From the entries below, copy every line where the string "nose" appears.
*** DATA SHOWN Section Begins ***
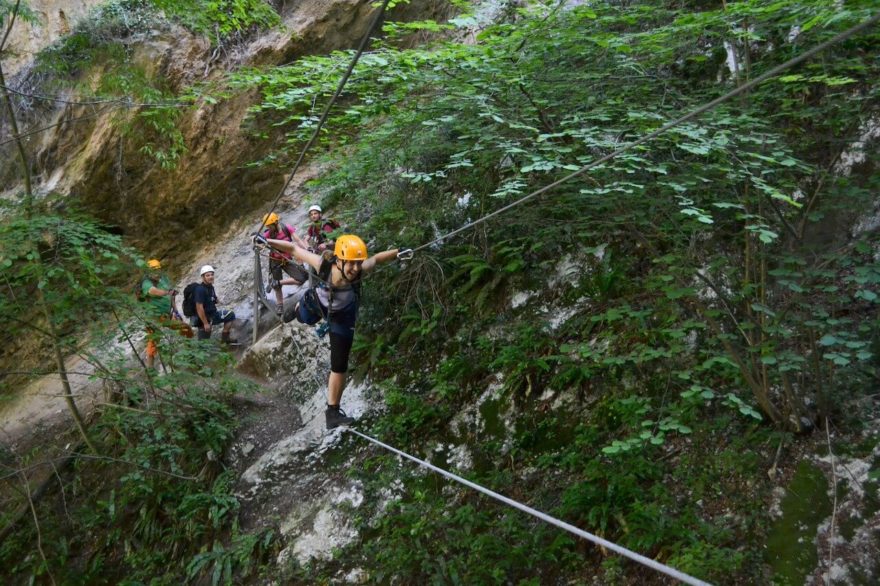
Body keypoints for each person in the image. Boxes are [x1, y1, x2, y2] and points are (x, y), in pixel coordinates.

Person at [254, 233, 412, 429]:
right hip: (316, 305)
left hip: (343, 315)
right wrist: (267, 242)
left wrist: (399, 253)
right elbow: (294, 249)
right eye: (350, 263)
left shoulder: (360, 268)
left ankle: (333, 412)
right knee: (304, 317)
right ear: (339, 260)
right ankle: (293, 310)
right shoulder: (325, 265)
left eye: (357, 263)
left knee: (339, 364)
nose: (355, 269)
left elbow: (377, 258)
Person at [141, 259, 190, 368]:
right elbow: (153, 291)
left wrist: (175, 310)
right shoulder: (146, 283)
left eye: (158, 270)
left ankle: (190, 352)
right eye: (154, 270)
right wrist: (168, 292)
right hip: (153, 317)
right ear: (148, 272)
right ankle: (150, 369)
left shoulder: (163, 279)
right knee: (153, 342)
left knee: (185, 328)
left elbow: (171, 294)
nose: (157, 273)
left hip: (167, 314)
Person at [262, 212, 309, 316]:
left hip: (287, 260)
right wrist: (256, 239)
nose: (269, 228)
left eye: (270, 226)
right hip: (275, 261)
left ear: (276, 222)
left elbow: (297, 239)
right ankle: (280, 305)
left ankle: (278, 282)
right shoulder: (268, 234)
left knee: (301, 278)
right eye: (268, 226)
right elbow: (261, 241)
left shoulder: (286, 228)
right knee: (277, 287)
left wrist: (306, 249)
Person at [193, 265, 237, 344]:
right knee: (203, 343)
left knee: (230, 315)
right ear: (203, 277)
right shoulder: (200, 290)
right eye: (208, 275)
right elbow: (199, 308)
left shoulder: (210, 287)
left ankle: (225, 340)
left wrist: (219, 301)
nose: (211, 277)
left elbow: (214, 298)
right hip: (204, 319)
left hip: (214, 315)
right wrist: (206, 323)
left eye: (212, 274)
*** DATA SHOWN Section Ends ***
*** DATA SHOWN Section Begins ***
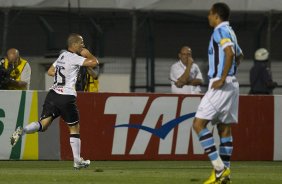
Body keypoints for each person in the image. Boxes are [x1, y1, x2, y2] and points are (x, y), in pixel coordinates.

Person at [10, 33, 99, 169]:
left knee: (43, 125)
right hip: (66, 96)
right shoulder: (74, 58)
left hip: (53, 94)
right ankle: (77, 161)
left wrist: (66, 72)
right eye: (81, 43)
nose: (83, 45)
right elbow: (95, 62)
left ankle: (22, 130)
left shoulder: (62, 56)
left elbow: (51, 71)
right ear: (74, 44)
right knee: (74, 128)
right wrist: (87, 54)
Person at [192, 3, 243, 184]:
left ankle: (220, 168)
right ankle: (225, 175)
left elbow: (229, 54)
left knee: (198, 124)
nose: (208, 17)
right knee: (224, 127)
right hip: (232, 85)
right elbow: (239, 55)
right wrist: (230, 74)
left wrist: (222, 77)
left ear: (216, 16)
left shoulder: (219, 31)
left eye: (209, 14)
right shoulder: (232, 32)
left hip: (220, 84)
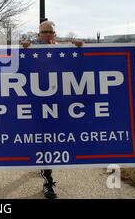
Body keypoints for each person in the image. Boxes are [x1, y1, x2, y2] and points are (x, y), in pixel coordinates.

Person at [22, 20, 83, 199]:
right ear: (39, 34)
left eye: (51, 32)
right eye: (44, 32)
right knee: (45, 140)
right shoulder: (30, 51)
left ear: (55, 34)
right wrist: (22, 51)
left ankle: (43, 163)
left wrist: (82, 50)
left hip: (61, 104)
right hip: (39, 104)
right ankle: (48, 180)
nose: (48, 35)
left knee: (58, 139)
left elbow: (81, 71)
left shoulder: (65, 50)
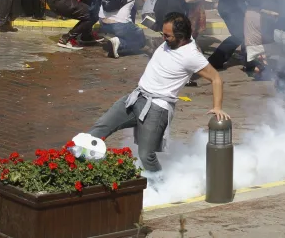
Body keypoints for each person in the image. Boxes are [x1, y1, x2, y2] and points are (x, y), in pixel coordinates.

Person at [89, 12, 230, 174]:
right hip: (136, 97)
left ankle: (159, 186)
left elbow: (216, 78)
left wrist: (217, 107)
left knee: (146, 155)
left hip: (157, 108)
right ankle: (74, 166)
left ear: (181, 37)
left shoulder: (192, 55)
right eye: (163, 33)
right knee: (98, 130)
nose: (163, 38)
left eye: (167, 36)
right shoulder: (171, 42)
*** DATA SHOWN Section Ends ***
## WORKED SOLUTION
nose: (355, 269)
nose: (157, 273)
nose: (269, 228)
nose: (211, 277)
nose: (83, 45)
nose: (208, 17)
nose: (48, 35)
nose: (163, 38)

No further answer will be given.